First, the time frame must be discernable. An amorphous determination that there would have been entry in the market at a future, undeterminable date will not be sufficient to satisfy the antitrust enforcer's burden of proof. Second, the time frame for thwarted competition should fall within the temporal dimension of the barriers to entry into the market at issue. In Tervita, the evidence established that it would take a new entrant at least 30 months to open a secure landfill. Absent the merger, the Tribunal held, there would have been competition within about two years. This was within the time frame of the barriers to entry, thus meeting this branch of the test.

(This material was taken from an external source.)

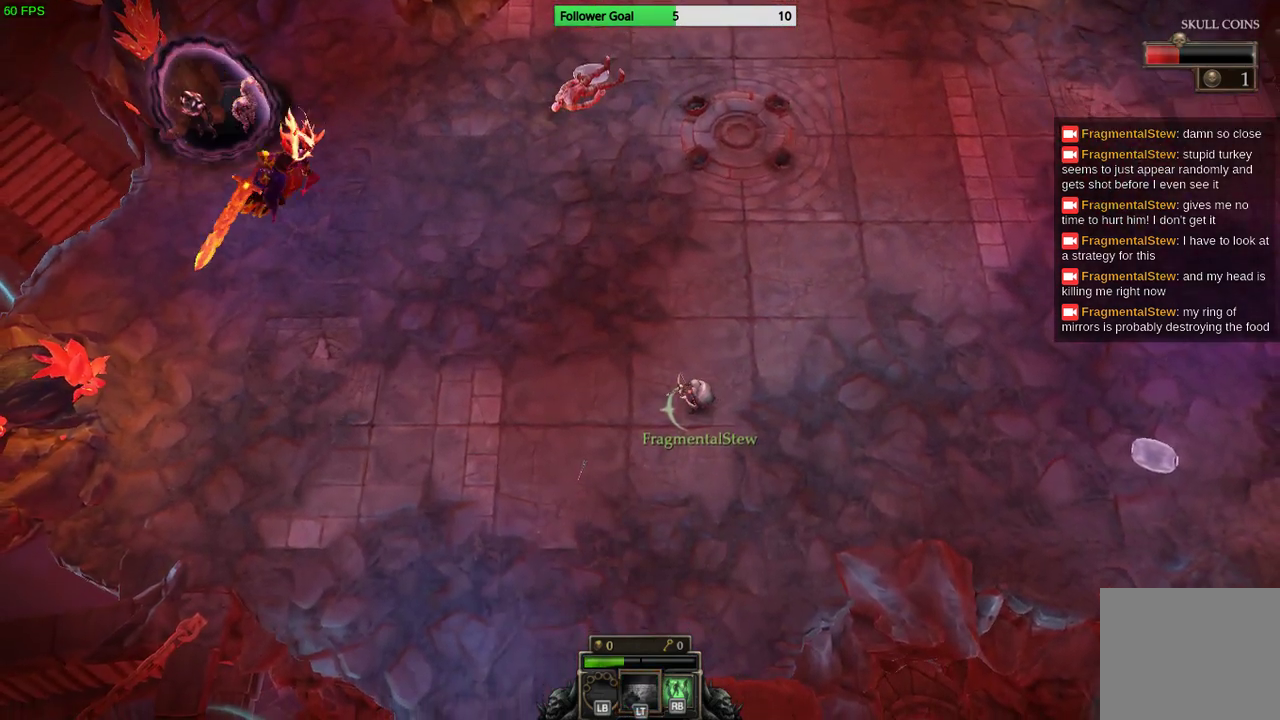
{"buttons": [], "left_stick": "center", "right_stick": "center", "events": []}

Tervita therefore clarifies that poised entry means entry within the time frame relating to barriers to entry.

In coming to this view, the FCA cited the U.S. decision in BOC International Ltd v Federal Trade Commission, where the Second Circuit Court of Appeals found that:

It seems necessary ... that the finding of probable entry at least contain some reasonable temporal estimate related to the near future, with 'near' defined in terms of entry barriers and lead time necessary for entry in the particular industry, and that the finding be supported by substantial evidence in the record.

The FCA agreed with the sentiment of this passage and found that using the barriers to entry in the market in question would be a helpful guidepost for future prevention cases in determining whether the entrant under consideration was "poised" to enter the market. The FCA stressed that it was not establishing a hard and fast rule, and that in some cases it might be appropriate to expand the temporal analysis beyond the temporal dimension of the barriers to market entry.

Bringing the analysis back to the facts before it, the FCA rejected the submission that the Tribunal had engaged in unbridled speculation. On the contrary, it recounted the evidence that was before the Tribunal in support of the conclusion that the bioremediation business of the vendors would have failed. The vendors' own internal documents showed that they were prepared only to try the bioremediation business for a year. There were no identifiable customers for bioremediation and the cost of bioremediation would have far outweighed the cost of disposal at a secure landfill. Given those market dynamics, the FCA found that it was reasonable for the Tribunal to conclude that the bioremediation business would have failed and that the vendors would have switched course, operating the secure landfill themselves or selling it to a third party that would have done so.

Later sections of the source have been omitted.